▶ THE DATA:
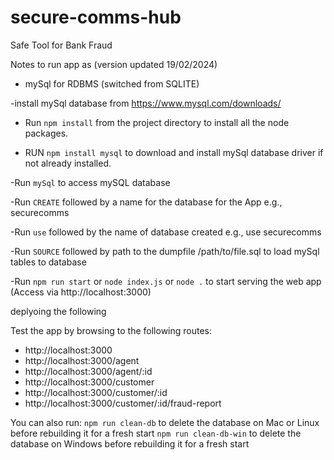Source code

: # secure-comms-hub

Safe Tool for Bank Fraud

Notes to run app as (version updated 19/02/2024)

- mySql for RDBMS (switched from SQLITE)

-install mySql database from https://www.mysql.com/downloads/

- Run `npm install` from the project directory to install all the node packages.

- RUN `npm install mysql` to download and install mySql database driver if not already installed.

-Run `mySql` to access mySQL database 

-Run `CREATE` followed by a name for the database for the App e.g., securecomms

-Run `use` followed by the name of database created e.g., use securecomms

-Run `SOURCE` followed by path to the dumpfile /path/to/file.sql to load mySql tables to database

-Run `npm run start` or `node index.js` or `node .` to start serving the web app (Access via http://localhost:3000)

deplyoing the following

Test the app by browsing to the following routes:

- http://localhost:3000
- http://localhost:3000/agent
- http://localhost:3000/agent/:id
- http://localhost:3000/customer
- http://localhost:3000/customer/:id
- http://localhost:3000/customer/:id/fraud-report

You can also run:
`npm run clean-db` to delete the database on Mac or Linux before rebuilding it for a fresh start
`npm run clean-db-win` to delete the database on Windows before rebuilding it for a fresh start
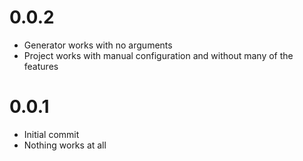 # 0.0.2

* Generator works with no arguments
* Project works with manual configuration and without many of the features

# 0.0.1

* Initial commit
* Nothing works at all
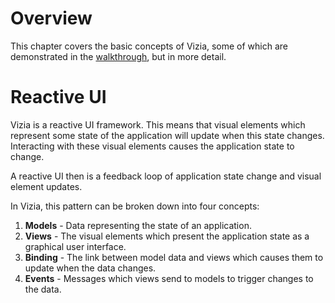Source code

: # Overview

This chapter covers the basic concepts of Vizia, some of which are demonstrated in the [walkthrough](../walkthrough/introduction.md), but in more detail.

# Reactive UI

Vizia is a reactive UI framework. This means that visual elements which represent some state of the application will update when this state changes. Interacting with these visual elements causes the application state to change.

A reactive UI then is a feedback loop of application state change and visual element updates.

In Vizia, this pattern can be broken down into four concepts:

 1. **Models** - Data representing the state of an application.
 2. **Views** - The visual elements which present the application state as a graphical user interface.
 3. **Binding** - The link between model data and views which causes them to update when the data changes.
 4. **Events** - Messages which views send to models to trigger changes to the data.



<!-- In Vizia, views **bind** to models so that they update when the application data changes. Views send **events** to models to change the data. -->

<!-- ## The View Tree
Views in Vizia are composed to form a tree.

This view tree is then used to determine the size and position of elements, as well as the order that elements should be rendered into the window. -->

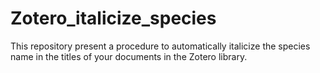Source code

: # Zotero_italicize_species
This repository present a procedure to automatically italicize the species name in the titles of your documents in the Zotero library.
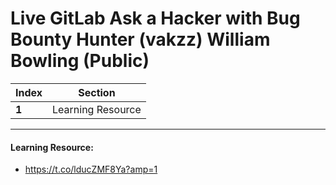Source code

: # Live GitLab Ask a Hacker with Bug Bounty Hunter (vakzz) William Bowling (Public)

Index | Section
--- | ---
**1** | Learning Resource

___


#### Learning Resource: 

* https://t.co/lducZMF8Ya?amp=1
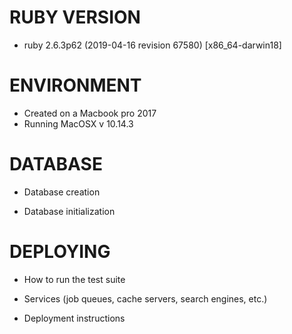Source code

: # RUBY VERSION

* ruby 2.6.3p62 (2019-04-16 revision 67580) [x86_64-darwin18]

# ENVIRONMENT

* Created on a Macbook pro 2017 
* Running MacOSX v 10.14.3

# DATABASE

* Database creation

* Database initialization

# DEPLOYING 

* How to run the test suite

* Services (job queues, cache servers, search engines, etc.)

* Deployment instructions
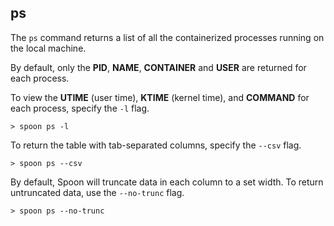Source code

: ## ps

The `ps` command returns a list of all the containerized processes running on the local machine. 

By default, only the **PID**, **NAME**, **CONTAINER** and **USER** are returned for each process. 

To view the **UTIME** (user time), **KTIME** (kernel time), and **COMMAND** for each process, specify the `-l` flag. 

	> spoon ps -l

To return the table with tab-separated columns, specify the `--csv` flag. 

	> spoon ps --csv

By default, Spoon will truncate data in each column to a set width. To return untruncated data, use the `--no-trunc` flag. 

	> spoon ps --no-trunc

▶ WHAT IS BEING ASKED: Look above for lines with the word "that" and copy them all.

▶ YOUR SOLUTION:
Vizia is a reactive UI framework. This means that visual elements which represent some state of the application will update when this state changes. Interacting with these visual elements causes the application state to change.
<!-- In Vizia, views **bind** to models so that they update when the application data changes. Views send **events** to models to change the data. -->
This view tree is then used to determine the size and position of elements, as well as the order that elements should be rendered into the window. -->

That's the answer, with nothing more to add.